#### ÉNONCÉ:
Répondez aux questions suivantes à partir du texte sur les innovations reproduit ci-dessous.
(a) Jusqu'à quand l'hygiène corporelle était-elle l'apanage exclusif des solides ?
(b) Combien de fois le marché de l'hygiène corporelle est-il plus vaste que celui des smartphones ?
(c) Depuis quand les carrefours circulaires avec priorité au véhicule engagé sont-ils populaires en Angleterre ?

#### TEXTE:
Les innovations réussies sont rarement technologiques

Les innovations, que beaucoup invoquent pour relancer la croissance ou améliorer société et modes de vie, sont souvent perçues comme synonymes d'avancées technologiques.
Pourtant les succès commerciaux sont rarement le fruit de nouveautés techniques. Fréquemment, il s'agit de cocktails originaux d'éléments préexistants.
Pour tenter de vous en convaincre, analysons ensemble quatre cas emblématiques des 40 dernières années.

L'innovation est rarement technologique

Gel douche

Jusqu'à la fin des années 1970, l'hygiène corporelle était l'apanage exclusif des solides.
Lors de la décennie suivante, ce marché, actuellement trois fois plus vaste que celui des smartphones, a subi un bouleversement.
Marketing et usages ont construit un plébiscite massif en faveur de l'amollissement généralisé des savonnettes.
Désormais, on passe plus souvent des savons dans les commissariats que dans les rayons des hypermarchés.
Pourtant fabriquer du gel douche ou du savon n'est guère différent sur le plan strictement physico-chimique. De toute éternité, les savonniers ont su régler la dureté de leurs produits.
Tout s'est joué dans nos têtes et nos salles de bain, pas dans des laboratoires.
Collectivement, nous avons choisi l'achat de produits plus volumineux et souvent plus chers.
Les entreprises qui ont su incorporer de l'eau à leur savon pour le rendre gluant, ont prospéré. Celles restées exclusivement accrochées à des produits compacts ont disparu avec l'eau du bain.

Ronds-points routiers

Les carrefours circulaires avec priorité au véhicule engagé, populaires en Angleterre depuis les années 1920, sont apparus en France au moment où le gel douche remportait sa victoire sur le savon. Il s'agit de la trace la plus durable du premier septennat du regretté François Mitterrand.
Auparavant, les ronds-points étaient rares et favorisaient le nouvel arrivant, comme sur la place de l'Étoile à Paris.

#### DONNÉES:

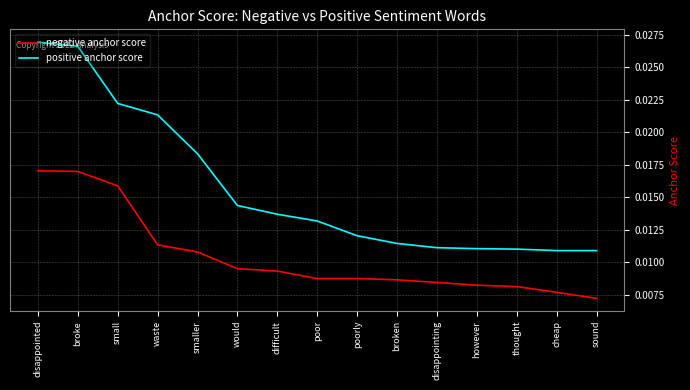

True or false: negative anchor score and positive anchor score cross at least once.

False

#### RÉPONSE:
(a) Jusqu'à la fin des années 1970.
(b) Trois fois.
(c) Depuis les années 1920.